Álex Márquez est comme l’ensemble de ses collègues du MotoGP : il va devoir ronger son frein avant d’entamer sa saison. Un supplice lorsque l’on a plus pour vocation de mettre les gaz. Et pour le frère de qui vous savez, il est d’autant plus impatient d’entamer son année, que ce sera la première parmi l’élite et qui plus est au sein de la prestigieuse équipe Repsol Honda. Il va falloir y faire ses preuves pour y rester, et le plus tôt sera le mieux. Comment aborde-t-il l’obstacle et a-t-il trouvé ses repères sur la peu docile Honda ? Il répond, avec une philosophie : l’esprit de synthèse !

Pour réussir en compétition moto en général et en MotoGP en particulier, il faut rester concentré sur son sujet et faire montre d’une mobilisation de tous les instants. Álex Márquez le souligne, lui qui a tout de même été titré en Moto3 et en Moto2. Mais le MotoGP, c’est encore autre chose : « on peut avoir du talent, mais si on ne travaille pas, on n’avance pas, surtout dans une catégorie comme le MotoGP qui est si proche en ce moment », a expliqué Álex Márquez. « Tout le monde travaille beaucoup, il faut avoir une méthode, être têtu, faire de petits pas et ne pas vouloir pousser trop fort. Il faut toujours comprendre pourquoi on s’améliore, ne pas se contenter de le faire, mais il faut comprendre pourquoi cela s’est mieux passé dans ce virage ou dans ce secteur et l’analyser très bien. »

Du coup, le soir, Álex étudie de belles copies : « quand je regarde la télémétrie de Marc, Crutchlow ou Nakagami, ils me battent, je me fâche, je veux aller un peu mieux. Avec Marc, c’est difficile, mais j’essaie d’apprendre ce que je peux de lui, de la façon dont il fait de la moto. Je suis entre Marc et Cal. Je me sers plutôt de Marc, mais je suis plus souple sur les freins. Donc un mélange des deux. »
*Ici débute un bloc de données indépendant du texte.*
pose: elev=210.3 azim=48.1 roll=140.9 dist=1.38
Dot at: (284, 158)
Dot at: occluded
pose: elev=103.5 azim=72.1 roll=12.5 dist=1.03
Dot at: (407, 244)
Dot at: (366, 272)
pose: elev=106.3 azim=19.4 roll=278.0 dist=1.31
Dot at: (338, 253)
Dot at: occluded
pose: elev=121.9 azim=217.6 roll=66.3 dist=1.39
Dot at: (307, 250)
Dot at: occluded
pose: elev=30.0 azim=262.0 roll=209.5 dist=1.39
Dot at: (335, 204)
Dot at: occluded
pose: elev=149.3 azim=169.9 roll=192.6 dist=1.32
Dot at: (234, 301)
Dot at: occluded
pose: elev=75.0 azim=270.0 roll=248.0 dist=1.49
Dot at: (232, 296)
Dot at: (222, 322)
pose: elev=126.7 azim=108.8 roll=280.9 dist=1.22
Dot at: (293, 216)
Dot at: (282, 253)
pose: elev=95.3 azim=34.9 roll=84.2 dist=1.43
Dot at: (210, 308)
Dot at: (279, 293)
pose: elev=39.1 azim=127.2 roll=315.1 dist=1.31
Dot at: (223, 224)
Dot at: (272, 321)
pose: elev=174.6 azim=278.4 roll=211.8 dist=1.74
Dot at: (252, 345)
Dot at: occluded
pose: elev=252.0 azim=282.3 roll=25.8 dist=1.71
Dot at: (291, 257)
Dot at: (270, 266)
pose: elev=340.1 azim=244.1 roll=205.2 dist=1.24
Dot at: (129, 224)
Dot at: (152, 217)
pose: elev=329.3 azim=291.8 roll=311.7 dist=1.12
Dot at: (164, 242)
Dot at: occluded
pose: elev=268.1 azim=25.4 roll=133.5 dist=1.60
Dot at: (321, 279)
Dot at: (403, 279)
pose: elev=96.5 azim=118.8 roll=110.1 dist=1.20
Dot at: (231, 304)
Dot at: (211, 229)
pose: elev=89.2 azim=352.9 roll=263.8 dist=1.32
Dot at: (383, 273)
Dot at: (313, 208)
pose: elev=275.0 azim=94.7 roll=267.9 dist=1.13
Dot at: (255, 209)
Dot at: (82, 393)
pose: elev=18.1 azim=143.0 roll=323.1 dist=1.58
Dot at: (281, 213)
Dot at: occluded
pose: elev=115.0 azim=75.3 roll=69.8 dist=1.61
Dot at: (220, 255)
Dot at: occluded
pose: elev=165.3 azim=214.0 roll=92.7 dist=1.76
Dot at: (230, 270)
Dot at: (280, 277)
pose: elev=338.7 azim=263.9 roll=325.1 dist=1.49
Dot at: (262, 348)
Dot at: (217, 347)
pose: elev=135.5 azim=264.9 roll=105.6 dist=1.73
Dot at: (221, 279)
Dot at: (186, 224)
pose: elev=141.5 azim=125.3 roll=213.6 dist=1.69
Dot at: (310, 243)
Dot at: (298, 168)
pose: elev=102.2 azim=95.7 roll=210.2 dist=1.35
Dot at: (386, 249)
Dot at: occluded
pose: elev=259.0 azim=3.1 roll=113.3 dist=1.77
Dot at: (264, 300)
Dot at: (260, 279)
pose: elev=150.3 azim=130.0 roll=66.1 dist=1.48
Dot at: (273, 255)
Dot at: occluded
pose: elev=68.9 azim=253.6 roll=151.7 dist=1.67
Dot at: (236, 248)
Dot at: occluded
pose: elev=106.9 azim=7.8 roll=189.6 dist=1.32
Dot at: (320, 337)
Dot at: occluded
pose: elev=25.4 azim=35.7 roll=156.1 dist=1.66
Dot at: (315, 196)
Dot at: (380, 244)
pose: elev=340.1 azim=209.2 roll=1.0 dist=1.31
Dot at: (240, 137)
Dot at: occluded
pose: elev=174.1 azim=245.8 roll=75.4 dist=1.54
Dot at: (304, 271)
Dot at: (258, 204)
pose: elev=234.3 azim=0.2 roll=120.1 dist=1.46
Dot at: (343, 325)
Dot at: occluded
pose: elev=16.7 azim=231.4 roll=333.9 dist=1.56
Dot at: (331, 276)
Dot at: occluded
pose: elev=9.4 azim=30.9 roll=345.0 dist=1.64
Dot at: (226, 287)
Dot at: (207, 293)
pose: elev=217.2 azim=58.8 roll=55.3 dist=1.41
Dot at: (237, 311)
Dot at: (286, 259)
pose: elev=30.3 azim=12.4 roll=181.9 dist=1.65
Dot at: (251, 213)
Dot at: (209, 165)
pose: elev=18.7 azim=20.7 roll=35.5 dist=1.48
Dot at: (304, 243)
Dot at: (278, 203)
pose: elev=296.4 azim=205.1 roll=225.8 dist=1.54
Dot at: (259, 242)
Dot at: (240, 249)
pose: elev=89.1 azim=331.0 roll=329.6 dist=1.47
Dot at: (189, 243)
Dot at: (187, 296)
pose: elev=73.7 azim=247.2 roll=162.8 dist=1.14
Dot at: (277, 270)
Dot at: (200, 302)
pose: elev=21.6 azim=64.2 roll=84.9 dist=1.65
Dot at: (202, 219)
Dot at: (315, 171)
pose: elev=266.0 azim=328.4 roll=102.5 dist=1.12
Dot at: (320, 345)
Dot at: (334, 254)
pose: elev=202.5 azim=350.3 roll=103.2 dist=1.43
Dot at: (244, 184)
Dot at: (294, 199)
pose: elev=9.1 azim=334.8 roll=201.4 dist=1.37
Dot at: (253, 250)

Avec ces deux points d’appui, on peut lui souhaiter un bel avenir. Mais encore faudra-t-il faire ses preuves : « je sais que si je fais bien les choses, je peux obtenir le renouvellement. Je suis concentré sur ce point : je veux être aussi compétitif que possible dès que possible. Je sais que la première année n’est pas facile, parce qu’il est difficile de gérer la moto… J’aimerais voir des progrès, c’est la première chose, parce qu’au final, en tant que débutant, vous avez une saison de moins que les autres. Et s’il y a un podium, j’en serais très heureux » termine l’Espagnol.